Struggling to extract JSON from a web page

44 Views Asked by At

I am trying to scrape the window.PRELOAEDED_STATE from the following url using requests.json, I cant isolate the element I want so that i can use the json function on it.

I tried the below code first.

response = requests.get(https://www.racingpost.com/profile/horse/431262/ready-for-action-ii)

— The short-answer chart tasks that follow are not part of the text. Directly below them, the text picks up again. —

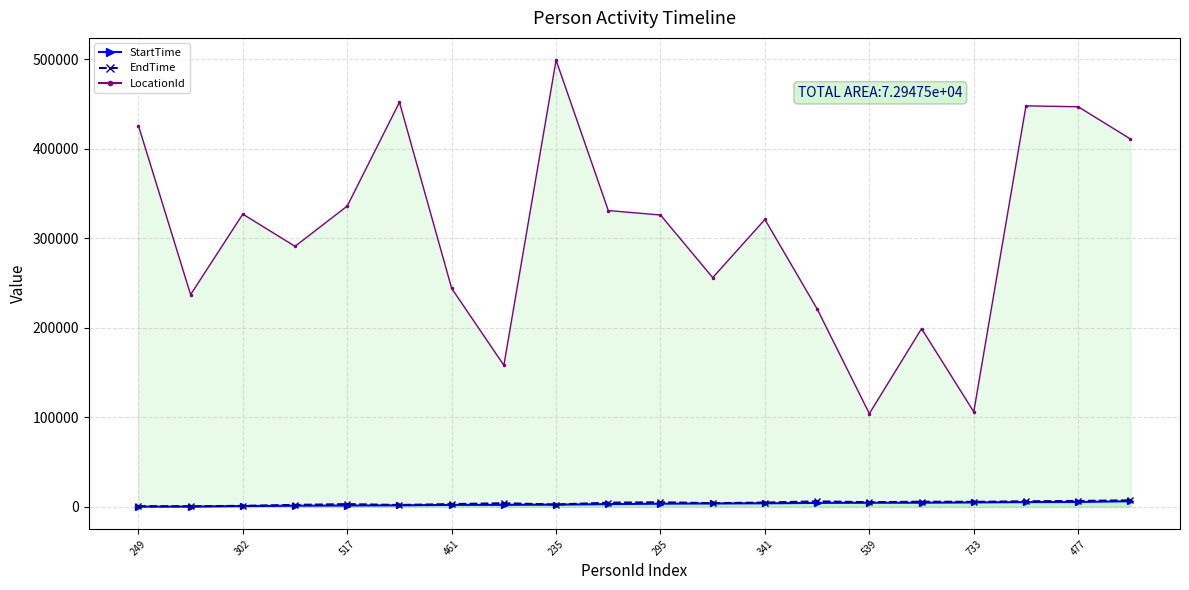

The value of StartTime at 461 is 846. True or false?

False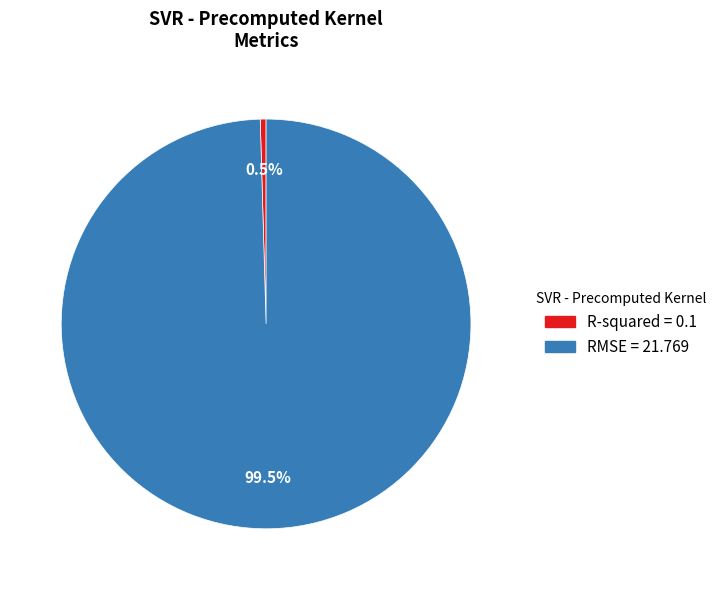

Is the sum of R-squared and RMSE greater than half?

Yes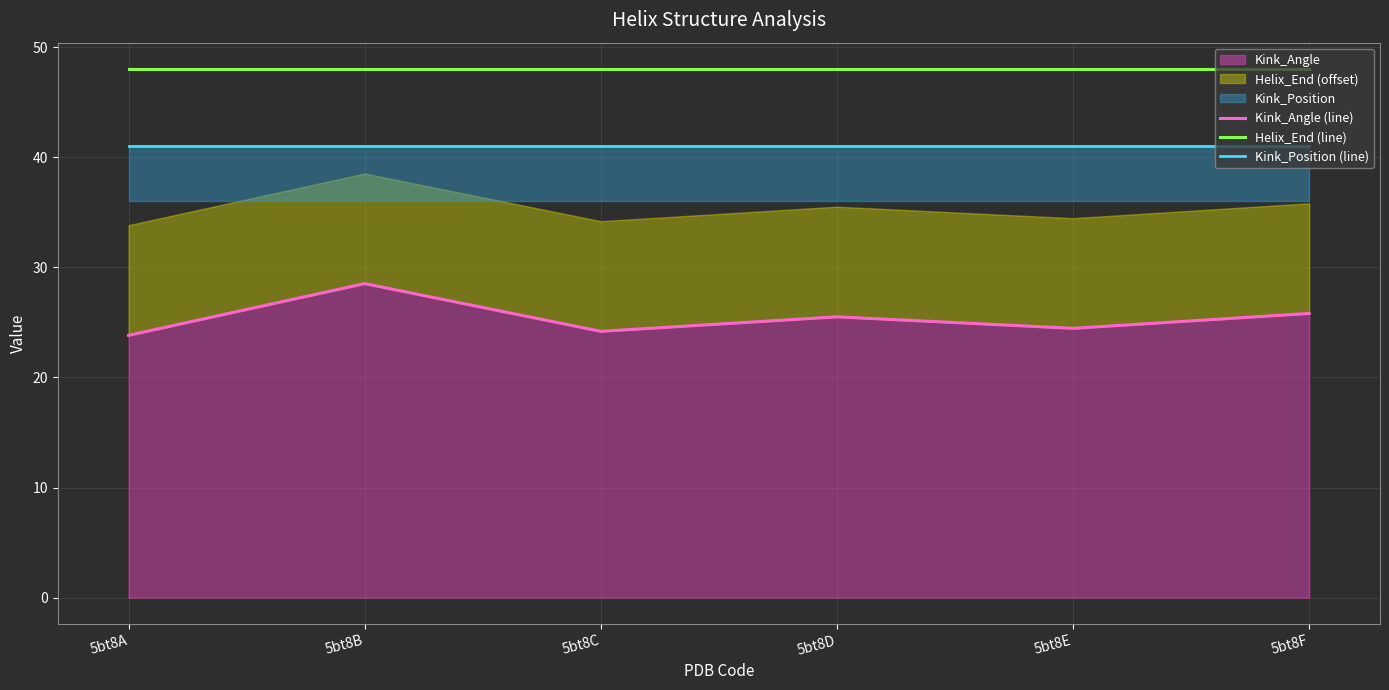

What is the highest value of the Helix_End (line) series?

48.0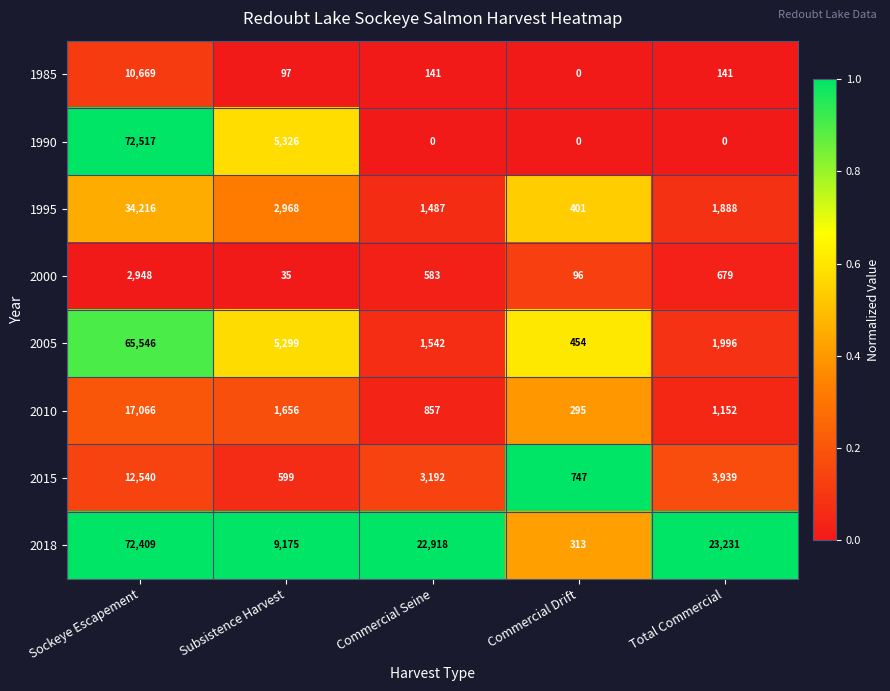

True or false: 2000 has a value of 2948 at Sockeye Escapement.

True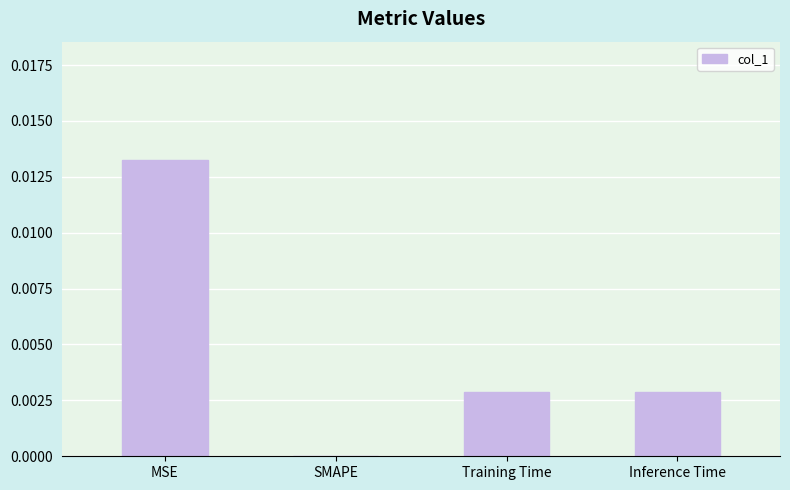

Between MSE and Inference Time, which is larger?

MSE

I successfully got a response from the server and when viewing the text that the request produces I can see the data I would like in the HTML but I cant single it down to the window.PRELOADED_STATE element that I want. Once I have that element I want to use .json() on it in order to get the data into a dictionary

2

There are 2 best solutions below

0
Barmar On BEST ANSWER

Use a regular expression to extract everything on the line between window.PRELOADED_STATE = and the final ;.

import re, requests, json

response = requests.get('https://www.racingpost.com/profile/horse/431262/ready-for-action-ii')
state_match = re.search(r'window.PRELOADED_STATE\s*=\s(.*);', response.text)
if state_match:
    preloaded_state = json.loads(state_match.group(1))
0
Nathan Rodet On

Can you give more context ?

It seems you cannot scrape the window.PRELOADED_STATE value from the following url because this is dynamic content and the scaping will actually fetches the static content.

You might need to try differents tools such as Selenium which render and execute the JavaScript to be able to scrape this value.